Virginia Woolf's Mrs. Dalloway (1931) and Willa Cather's One of Ours critique the visual propaganda of World War 1 through metaphoric representations of nature. Although the writers were not personally acquainted, Virginia Woolf contextualized Cather's work in “American Fiction,” while Cather judged A Room of One's Own (1929) to be an accurate account of the challenges faced by some women writers (Woodress 423). Additionally, the argument of Cather's essay “The Novel Demeuble,” is clearly indebted to Woolf's insistence in “Modern Fiction” that novelists should only sparingly represent material reality (O'Brien 155). Further, each novelist had researched conditions at the French front, and each disapproved of the distortions on which visual and verbal government wartime propaganda depended.
Willa Cather has long been branded with the infamous image of the plow that broke the plains encircled by the huge red ball of the setting sun from My Antonia (254). Denounced as “scenic nationalis[m],” mocked as praise of American frontier expansionism (Cooperman, qtd. in Trout 4), Cather's work is currently undergoing reappraisal. Some critics now champion Cather as an eco–feminist (Ryder “A Cry” 75–6). Most current critics argue that Woolf did not reduce the land to the body of the female (Bagley, Zeiss), although Cather critics reluctantly acknowledge her reductive practices about “the feminine landscape” (Stout 82–3, O'Brien 409–11). However, both Cather and Woolf were fierce preservationists of both rural and natural landscapes (Hussey “I'd,” Ryder, “A Cry” 77–9).
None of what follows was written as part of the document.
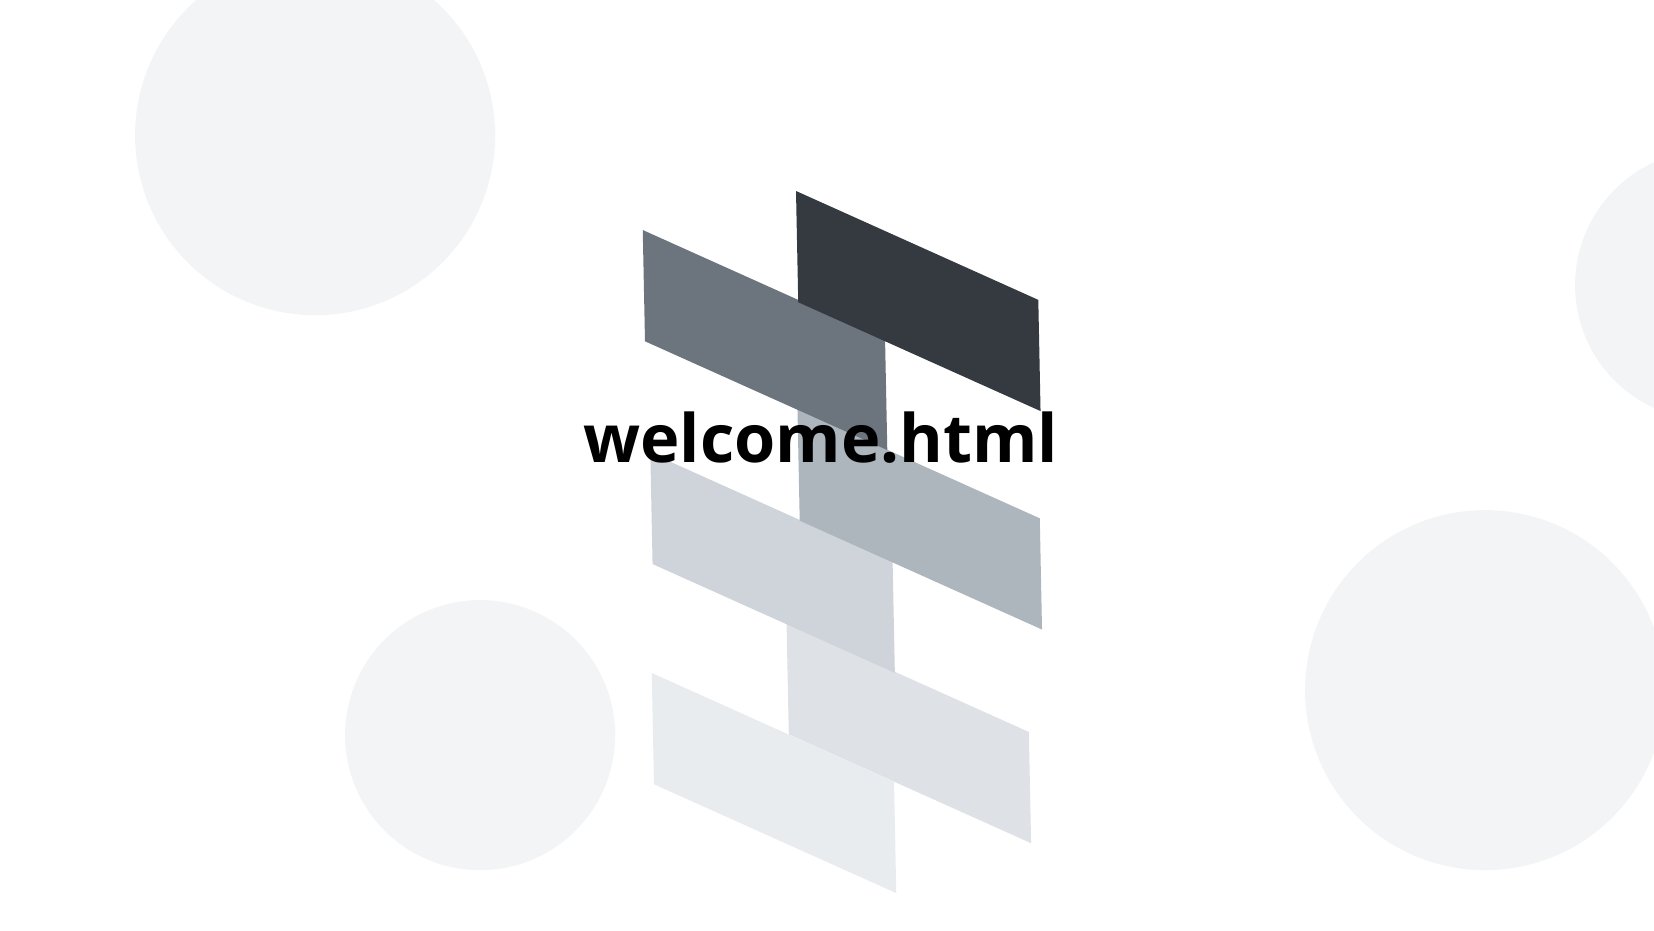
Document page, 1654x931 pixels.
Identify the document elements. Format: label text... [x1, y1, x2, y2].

Twice as long as Mrs. Dalloway (1925), One of Ours won the Pulitzer Prize in 1923. It earned gratitude from numerous war survivors and their families (Lewis 122–3, Harris 32–3), along with male denunciations such as Hemingway's that the novel desecrated their depictions of the manly art of war (North 172–4, 178–9). One of Ours remains controversial. Some read its narrative voice as praise of American war–fervor, while others champion the novel's undermining of American militarism (Trout, Memorial 191). In fact, argues Steven Trout, Cather's novel juxtaposes “clashing discourses,” narrated through several “inconsistent points of view,” (Memorial 7) in order to create “a many–faceted Modernist texture” (Memorial 146). Critical discourse about Woolf's narrative methods is equally contentious. Not surprisingly, the cacophony of interwoven voices and competing, embedded interpreters within Mrs. Dalloway resembles the layered, often “conflicted” (Memorial 83) narrative voices of One of Ours.